For more variation in the study, McDermott and his colleagues traveled to the Tsimane village in the Amazon Rainforest in northwest Bolivia. The Tsimane village was chosen because it has limited access to the outside world. One hundred villagers listened to both consonant and dissonant chords, as well as some unrelated control experiments, such as laughter and gasps of surprise, in order to make sure that the task was understood. The study also had one hundred Westerners listen to the same sounds.

Both the Tsimane villagers and the Westerners rated laughter as a pleasant sound and gasps as an unpleasant sound. The difference in musical preference comes, as expected, when the villagers and Westerners listened to the chords. Westerners rated the consonant sounds as pleasant and the dissonant sounds as unpleasant; however, the villagers rated the consonant and dissonant sounds as equally pleasant.

Usually, consonant chords seem more harmonic and upbeat, whereas dissonant chords sound like they clash and seem more tense. McDermott said, “By the time we conducted the study, I had become aware that consonance preferences even among Westerners vary considerably, being stronger in people who have played an instrument.”

Sandra Trehub, a professor of psychology at the University of Toronto-Mississauga who was not involved in the study, also weighed in on Professor McDermott’s findings. “If we had an innate preference for consonance, then people in many cultures―for example, Balinese musicians who tune pairs of instruments to generate dissonance when played together and traditional ganga singers in rural Croatia who sing melodies one semitone apart in their duets―would have to overcome an innate disdain for dissonance. Their audiences would too, of course.”

Trehub has studied infants and music, and has noted that even as babies, we tend to prefer music and sounds that we are familiar with. After all, why do mothers- and fathers-to-be talk to the baby in the womb? So that the baby will recognize the voice and associate it with someone who loves them and will care for them.

In another study, it was revealed that your taste in music comes from what you listened to the most in your early adolescence.
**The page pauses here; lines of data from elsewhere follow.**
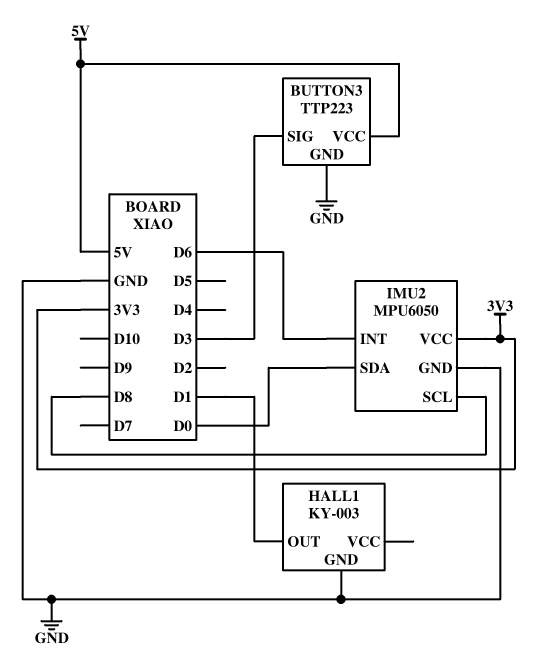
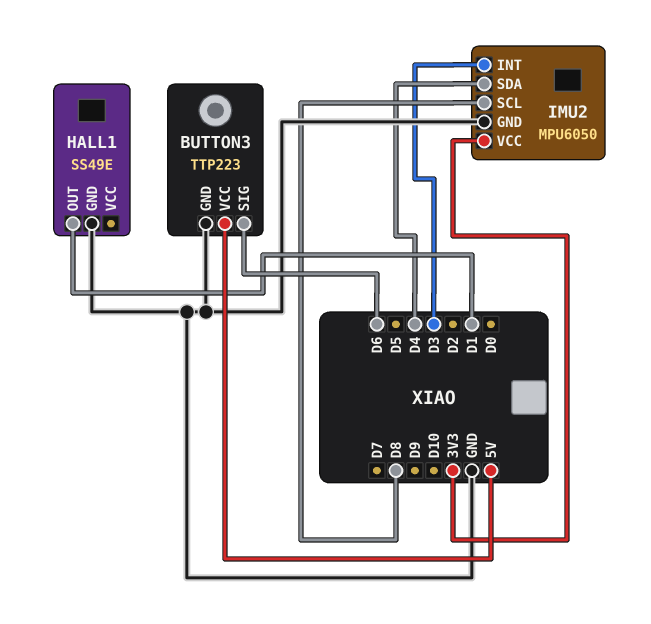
BUTTON3 pin SIG: D3 -> D6
HALL1: KY-003 -> SS49E
IMU2 pin INT: D6 -> D3
IMU2 pin SDA: D0 -> D4

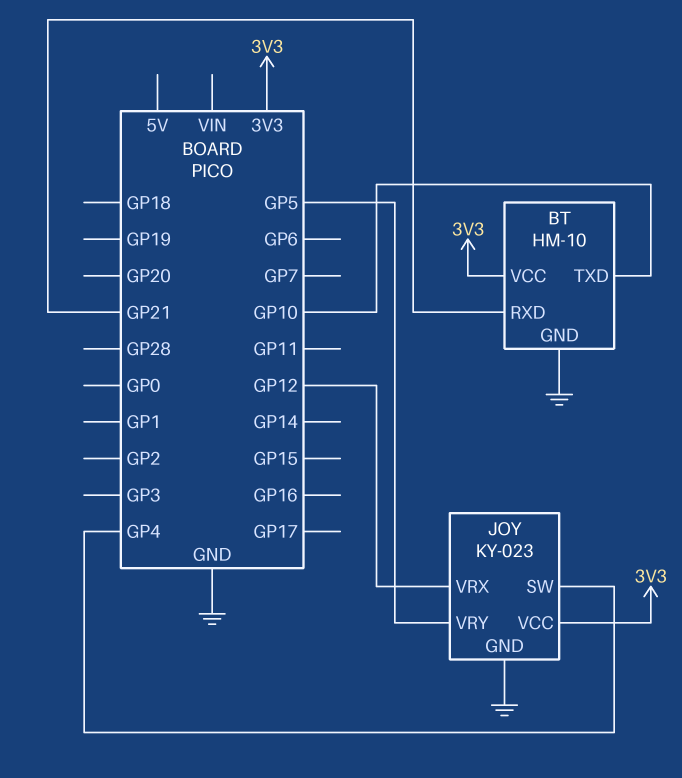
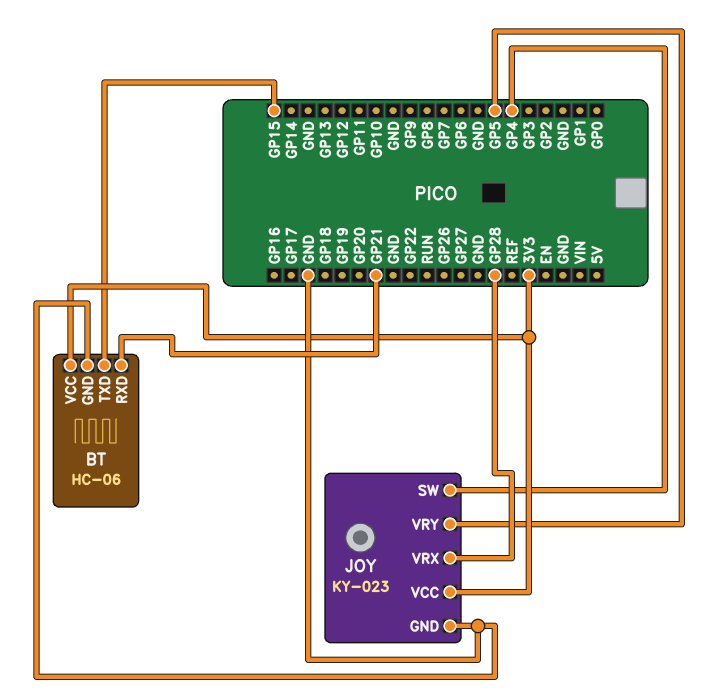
BT: HM-10 -> HC-06
BT pin TXD: GP10 -> GP15
JOY pin VRX: GP12 -> GP28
Research has shown that memories from our young adulthood are more vivid and plentiful, which makes the music we heard then more appealing to us. Other psychologists suggest that we remember more from this time in our lives because it shaped who we became.

Over the years, we have learned how much different cultures affect people. The food, the clothing, even the pets differ with each culture; now we know that it also affects our music taste.